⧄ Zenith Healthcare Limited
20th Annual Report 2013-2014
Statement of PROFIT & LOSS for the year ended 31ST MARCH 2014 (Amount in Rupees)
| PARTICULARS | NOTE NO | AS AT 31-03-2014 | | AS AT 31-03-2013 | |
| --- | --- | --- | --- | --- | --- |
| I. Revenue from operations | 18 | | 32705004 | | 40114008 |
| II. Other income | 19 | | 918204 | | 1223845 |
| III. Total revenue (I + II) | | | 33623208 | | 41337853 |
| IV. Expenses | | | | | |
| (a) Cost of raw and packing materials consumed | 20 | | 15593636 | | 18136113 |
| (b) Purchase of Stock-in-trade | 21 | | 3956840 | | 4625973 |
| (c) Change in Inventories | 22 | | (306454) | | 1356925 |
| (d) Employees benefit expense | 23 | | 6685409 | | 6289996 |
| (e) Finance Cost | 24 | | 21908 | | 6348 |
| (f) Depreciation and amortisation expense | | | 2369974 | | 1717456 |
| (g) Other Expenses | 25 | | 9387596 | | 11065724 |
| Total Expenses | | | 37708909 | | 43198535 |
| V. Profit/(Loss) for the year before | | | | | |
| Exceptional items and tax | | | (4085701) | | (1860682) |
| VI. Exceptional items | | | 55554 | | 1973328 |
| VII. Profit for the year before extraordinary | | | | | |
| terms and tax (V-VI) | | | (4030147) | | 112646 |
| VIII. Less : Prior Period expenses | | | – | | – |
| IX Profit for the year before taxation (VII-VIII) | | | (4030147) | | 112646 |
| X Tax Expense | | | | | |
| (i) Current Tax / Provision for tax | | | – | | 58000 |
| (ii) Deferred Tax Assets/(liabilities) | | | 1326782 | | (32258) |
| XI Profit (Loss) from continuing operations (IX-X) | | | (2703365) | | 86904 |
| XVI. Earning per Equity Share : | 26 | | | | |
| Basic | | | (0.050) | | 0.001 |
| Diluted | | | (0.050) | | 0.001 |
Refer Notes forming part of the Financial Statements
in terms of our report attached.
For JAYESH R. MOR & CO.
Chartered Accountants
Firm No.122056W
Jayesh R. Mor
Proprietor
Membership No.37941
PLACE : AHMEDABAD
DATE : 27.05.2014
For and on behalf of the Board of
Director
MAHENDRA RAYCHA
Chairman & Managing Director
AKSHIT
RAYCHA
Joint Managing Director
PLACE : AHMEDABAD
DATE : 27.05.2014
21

▶ Exercise instructions
Give back the whole listing exactly as it reads.

▶ Written answer
⧄ Zenith Healthcare Limited
20th Annual Report 2013-2014
Statement of PROFIT & LOSS for the year ended 31ST MARCH 2014 (Amount in Rupees)
| PARTICULARS | NOTE NO | AS AT 31-03-2014 | | AS AT 31-03-2013 | |
| --- | --- | --- | --- | --- | --- |
| I. Revenue from operations | 18 | | 32705004 | | 40114008 |
| II. Other income | 19 | | 918204 | | 1223845 |
| III. Total revenue (I + II) | | | 33623208 | | 41337853 |
| IV. Expenses | | | | | |
| (a) Cost of raw and packing materials consumed | 20 | | 15593636 | | 18136113 |
| (b) Purchase of Stock-in-trade | 21 | | 3956840 | | 4625973 |
| (c) Change in Inventories | 22 | | (306454) | | 1356925 |
| (d) Employees benefit expense | 23 | | 6685409 | | 6289996 |
| (e) Finance Cost | 24 | | 21908 | | 6348 |
| (f) Depreciation and amortisation expense | | | 2369974 | | 1717456 |
| (g) Other Expenses | 25 | | 9387596 | | 11065724 |
| Total Expenses | | | 37708909 | | 43198535 |
| V. Profit/(Loss) for the year before | | | | | |
| Exceptional items and tax | | | (4085701) | | (1860682) |
| VI. Exceptional items | | | 55554 | | 1973328 |
| VII. Profit for the year before extraordinary | | | | | |
| terms and tax (V-VI) | | | (4030147) | | 112646 |
| VIII. Less : Prior Period expenses | | | – | | – |
| IX Profit for the year before taxation (VII-VIII) | | | (4030147) | | 112646 |
| X Tax Expense | | | | | |
| (i) Current Tax / Provision for tax | | | – | | 58000 |
| (ii) Deferred Tax Assets/(liabilities) | | | 1326782 | | (32258) |
| XI Profit (Loss) from continuing operations (IX-X) | | | (2703365) | | 86904 |
| XVI. Earning per Equity Share : | 26 | | | | |
| Basic | | | (0.050) | | 0.001 |
| Diluted | | | (0.050) | | 0.001 |
Refer Notes forming part of the Financial Statements
in terms of our report attached.
For JAYESH R. MOR & CO.
Chartered Accountants
Firm No.122056W
Jayesh R. Mor
Proprietor
Membership No.37941
PLACE : AHMEDABAD
DATE : 27.05.2014
For and on behalf of the Board of
Director
MAHENDRA RAYCHA
Chairman & Managing Director
AKSHIT
RAYCHA
Joint Managing Director
PLACE : AHMEDABAD
DATE : 27.05.2014
21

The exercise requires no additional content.